■ Exercise goal
Type out the whole listing again exactly, pictures omitted.

◇ ◇ ◇ ◇ ◇

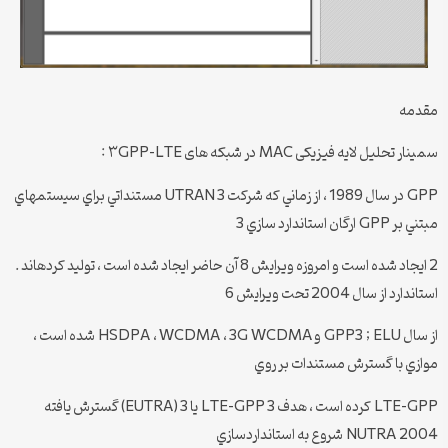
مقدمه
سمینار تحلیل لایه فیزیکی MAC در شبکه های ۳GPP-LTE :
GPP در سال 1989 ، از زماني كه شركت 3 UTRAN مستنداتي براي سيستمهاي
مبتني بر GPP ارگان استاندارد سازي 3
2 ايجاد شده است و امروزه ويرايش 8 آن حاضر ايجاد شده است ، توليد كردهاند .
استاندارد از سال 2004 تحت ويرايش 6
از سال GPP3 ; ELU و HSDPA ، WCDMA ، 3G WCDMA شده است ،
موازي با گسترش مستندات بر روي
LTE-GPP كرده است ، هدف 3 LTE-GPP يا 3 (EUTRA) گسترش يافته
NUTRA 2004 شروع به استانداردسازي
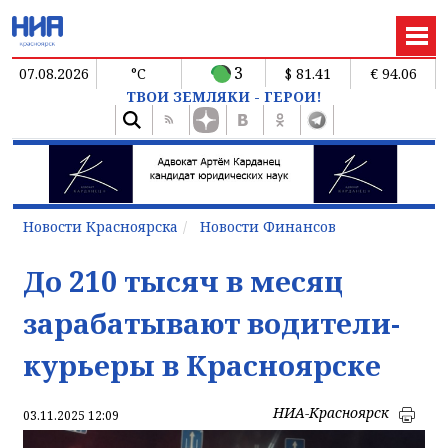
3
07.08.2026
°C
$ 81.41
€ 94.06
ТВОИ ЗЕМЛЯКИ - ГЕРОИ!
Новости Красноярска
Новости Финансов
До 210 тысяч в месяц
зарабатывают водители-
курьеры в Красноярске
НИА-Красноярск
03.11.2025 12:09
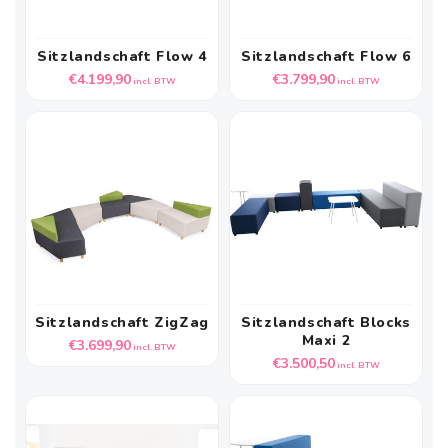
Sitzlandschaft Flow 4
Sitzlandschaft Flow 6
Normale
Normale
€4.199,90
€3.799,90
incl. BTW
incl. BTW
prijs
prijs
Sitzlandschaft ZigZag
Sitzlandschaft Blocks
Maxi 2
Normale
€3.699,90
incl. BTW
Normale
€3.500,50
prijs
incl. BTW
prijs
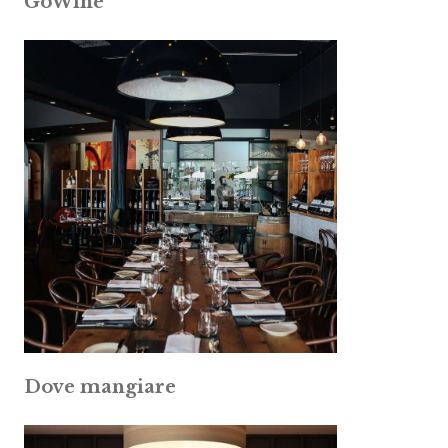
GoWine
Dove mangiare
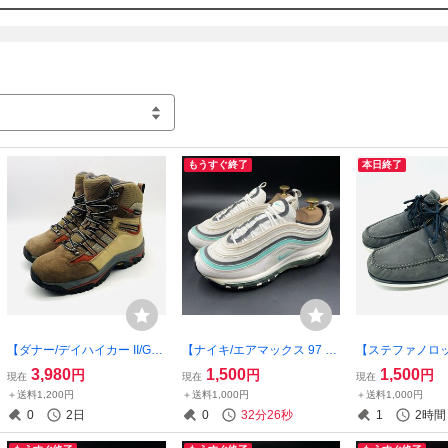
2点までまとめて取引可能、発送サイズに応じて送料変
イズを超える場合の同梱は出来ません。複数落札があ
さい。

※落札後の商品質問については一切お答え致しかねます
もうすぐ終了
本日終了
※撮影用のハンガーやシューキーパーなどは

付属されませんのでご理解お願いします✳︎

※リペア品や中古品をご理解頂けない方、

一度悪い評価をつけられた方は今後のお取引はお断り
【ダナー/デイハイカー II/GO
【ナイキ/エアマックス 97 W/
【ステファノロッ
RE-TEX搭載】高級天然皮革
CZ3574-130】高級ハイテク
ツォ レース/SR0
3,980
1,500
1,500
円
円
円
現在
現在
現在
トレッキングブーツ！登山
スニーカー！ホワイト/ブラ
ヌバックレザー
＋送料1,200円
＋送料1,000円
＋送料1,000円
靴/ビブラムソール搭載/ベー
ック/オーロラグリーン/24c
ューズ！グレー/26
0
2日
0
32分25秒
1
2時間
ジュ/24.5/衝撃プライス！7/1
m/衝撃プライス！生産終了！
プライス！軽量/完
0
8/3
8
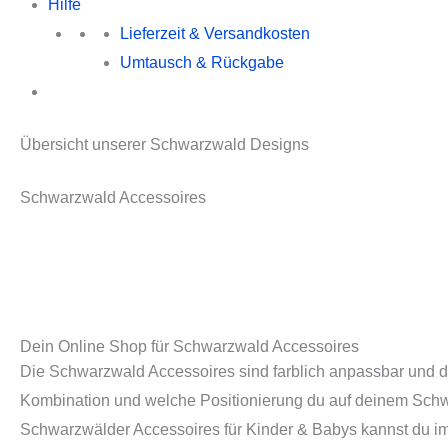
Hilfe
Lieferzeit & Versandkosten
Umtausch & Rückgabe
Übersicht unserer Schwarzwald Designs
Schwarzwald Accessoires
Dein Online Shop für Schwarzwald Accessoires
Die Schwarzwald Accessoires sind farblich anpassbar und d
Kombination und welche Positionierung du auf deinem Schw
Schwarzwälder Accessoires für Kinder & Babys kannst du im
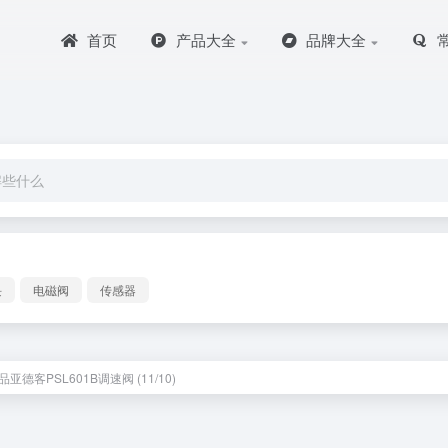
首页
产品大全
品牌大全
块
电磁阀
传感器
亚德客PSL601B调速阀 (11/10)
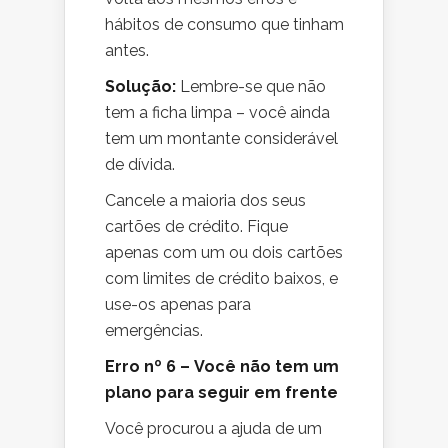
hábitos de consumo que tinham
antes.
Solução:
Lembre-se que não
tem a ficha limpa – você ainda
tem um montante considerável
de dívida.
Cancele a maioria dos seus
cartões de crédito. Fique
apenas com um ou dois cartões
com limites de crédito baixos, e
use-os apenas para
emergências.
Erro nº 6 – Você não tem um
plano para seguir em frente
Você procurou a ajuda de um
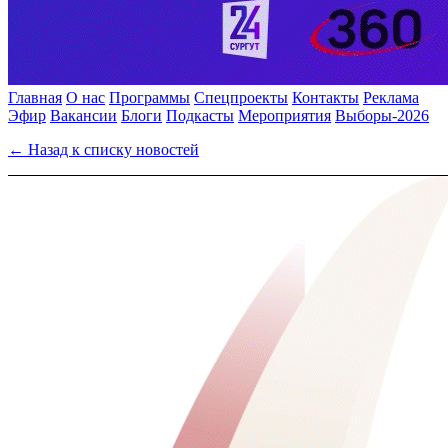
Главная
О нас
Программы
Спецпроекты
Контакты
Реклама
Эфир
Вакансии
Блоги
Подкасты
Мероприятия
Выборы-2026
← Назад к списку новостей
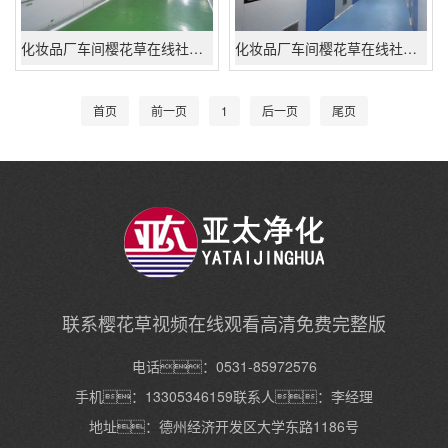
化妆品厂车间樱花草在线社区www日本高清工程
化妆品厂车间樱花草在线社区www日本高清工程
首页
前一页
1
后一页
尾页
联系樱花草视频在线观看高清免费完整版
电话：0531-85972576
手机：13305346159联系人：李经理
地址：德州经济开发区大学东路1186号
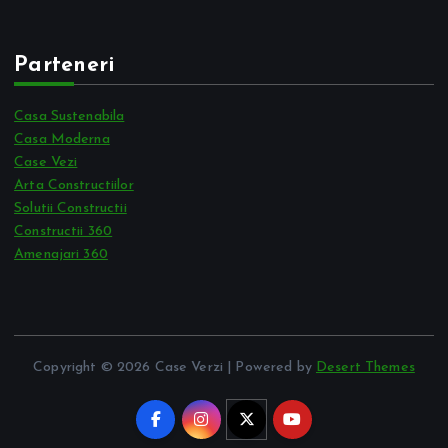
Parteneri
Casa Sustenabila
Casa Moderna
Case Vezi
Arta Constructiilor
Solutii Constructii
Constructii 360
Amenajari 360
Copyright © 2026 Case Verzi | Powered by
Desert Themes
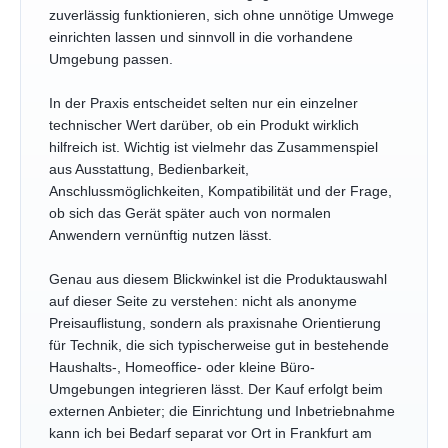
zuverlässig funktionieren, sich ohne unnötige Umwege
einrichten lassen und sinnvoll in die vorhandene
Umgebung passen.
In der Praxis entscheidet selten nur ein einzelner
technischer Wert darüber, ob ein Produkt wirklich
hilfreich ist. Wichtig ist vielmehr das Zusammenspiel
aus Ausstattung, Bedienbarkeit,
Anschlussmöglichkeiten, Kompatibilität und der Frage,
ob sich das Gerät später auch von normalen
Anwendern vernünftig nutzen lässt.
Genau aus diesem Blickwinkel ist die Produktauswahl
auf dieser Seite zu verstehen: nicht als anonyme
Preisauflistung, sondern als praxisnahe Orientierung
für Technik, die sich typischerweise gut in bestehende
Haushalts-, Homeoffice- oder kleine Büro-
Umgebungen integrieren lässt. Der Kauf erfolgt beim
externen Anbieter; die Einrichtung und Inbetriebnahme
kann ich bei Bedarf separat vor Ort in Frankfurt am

◇ ◇ ◇ ◇ ◇

■ Solution to this problem
مقدمه
سمینار تحلیل لایه فیزیکی MAC در شبکه های ۳GPP-LTE :
GPP در سال 1989 ، از زماني كه شركت 3 UTRAN مستنداتي براي سيستمهاي
مبتني بر GPP ارگان استاندارد سازي 3
2 ايجاد شده است و امروزه ويرايش 8 آن حاضر ايجاد شده است ، توليد كردهاند .
استاندارد از سال 2004 تحت ويرايش 6
از سال GPP3 ; ELU و HSDPA ، WCDMA ، 3G WCDMA شده است ،
موازي با گسترش مستندات بر روي
LTE-GPP كرده است ، هدف 3 LTE-GPP يا 3 (EUTRA) گسترش يافته
NUTRA 2004 شروع به استانداردسازي
3
07.08.2026
°C
$ 81.41
€ 94.06
ТВОИ ЗЕМЛЯКИ - ГЕРОИ!
Новости Красноярска
Новости Финансов
До 210 тысяч в месяц
зарабатывают водители-
курьеры в Красноярске
НИА-Красноярск
03.11.2025 12:09
Sitzlandschaft Flow 4
Sitzlandschaft Flow 6
Normale
Normale
€4.199,90
€3.799,90
incl. BTW
incl. BTW
prijs
prijs
Sitzlandschaft ZigZag
Sitzlandschaft Blocks
Maxi 2
Normale
€3.699,90
incl. BTW
Normale
€3.500,50
prijs
incl. BTW
prijs
GoWine
Dove mangiare
2点までまとめて取引可能、発送サイズに応じて送料変
イズを超える場合の同梱は出来ません。複数落札があ
さい。

※落札後の商品質問については一切お答え致しかねます
もうすぐ終了
本日終了
※撮影用のハンガーやシューキーパーなどは

付属されませんのでご理解お願いします✳︎

※リペア品や中古品をご理解頂けない方、

一度悪い評価をつけられた方は今後のお取引はお断り
【ダナー/デイハイカー II/GO
【ナイキ/エアマックス 97 W/
【ステファノロッ
RE-TEX搭載】高級天然皮革
CZ3574-130】高級ハイテク
ツォ レース/SR0
3,980
1,500
1,500
円
円
円
現在
現在
現在
トレッキングブーツ！登山
スニーカー！ホワイト/ブラ
ヌバックレザー
＋送料1,200円
＋送料1,000円
＋送料1,000円
靴/ビブラムソール搭載/ベー
ック/オーロラグリーン/24c
ューズ！グレー/26
0
2日
0
32分25秒
1
2時間
ジュ/24.5/衝撃プライス！7/1
m/衝撃プライス！生産終了！
プライス！軽量/完
0
8/3
8
Hilfe
Lieferzeit & Versandkosten
Umtausch & Rückgabe
Übersicht unserer Schwarzwald Designs
Schwarzwald Accessoires
Dein Online Shop für Schwarzwald Accessoires
Die Schwarzwald Accessoires sind farblich anpassbar und d
Kombination und welche Positionierung du auf deinem Schw
Schwarzwälder Accessoires für Kinder & Babys kannst du im
首页
产品大全
品牌大全
块
电磁阀
传感器
亚德客PSL601B调速阀 (11/10)
hábitos de consumo que tinham
antes.
Solução:
Lembre-se que não
tem a ficha limpa – você ainda
tem um montante considerável
de dívida.
Cancele a maioria dos seus
cartões de crédito. Fique
apenas com um ou dois cartões
com limites de crédito baixos, e
use-os apenas para
emergências.
Erro nº 6 – Você não tem um
plano para seguir em frente
Você procurou a ajuda de um
Главная
О нас
Программы
Спецпроекты
Контакты
Реклама
Эфир
Вакансии
Блоги
Подкасты
Мероприятия
Выборы-2026
← Назад к списку новостей
化妆品厂车间樱花草在线社区www日本高清工程
化妆品厂车间樱花草在线社区www日本高清工程
首页
前一页
1
后一页
尾页
联系樱花草视频在线观看高清免费完整版
电话：0531-85972576
手机：13305346159联系人：李经理
地址：德州经济开发区大学东路1186号
Parteneri
Casa Sustenabila
Casa Moderna
Case Vezi
Arta Constructiilor
Solutii Constructii
Constructii 360
Amenajari 360
Copyright © 2026 Case Verzi | Powered by
Desert Themes
zuverlässig funktionieren, sich ohne unnötige Umwege
einrichten lassen und sinnvoll in die vorhandene
Umgebung passen.
In der Praxis entscheidet selten nur ein einzelner
technischer Wert darüber, ob ein Produkt wirklich
hilfreich ist. Wichtig ist vielmehr das Zusammenspiel
aus Ausstattung, Bedienbarkeit,
Anschlussmöglichkeiten, Kompatibilität und der Frage,
ob sich das Gerät später auch von normalen
Anwendern vernünftig nutzen lässt.
Genau aus diesem Blickwinkel ist die Produktauswahl
auf dieser Seite zu verstehen: nicht als anonyme
Preisauflistung, sondern als praxisnahe Orientierung
für Technik, die sich typischerweise gut in bestehende
Haushalts-, Homeoffice- oder kleine Büro-
Umgebungen integrieren lässt. Der Kauf erfolgt beim
externen Anbieter; die Einrichtung und Inbetriebnahme
kann ich bei Bedarf separat vor Ort in Frankfurt am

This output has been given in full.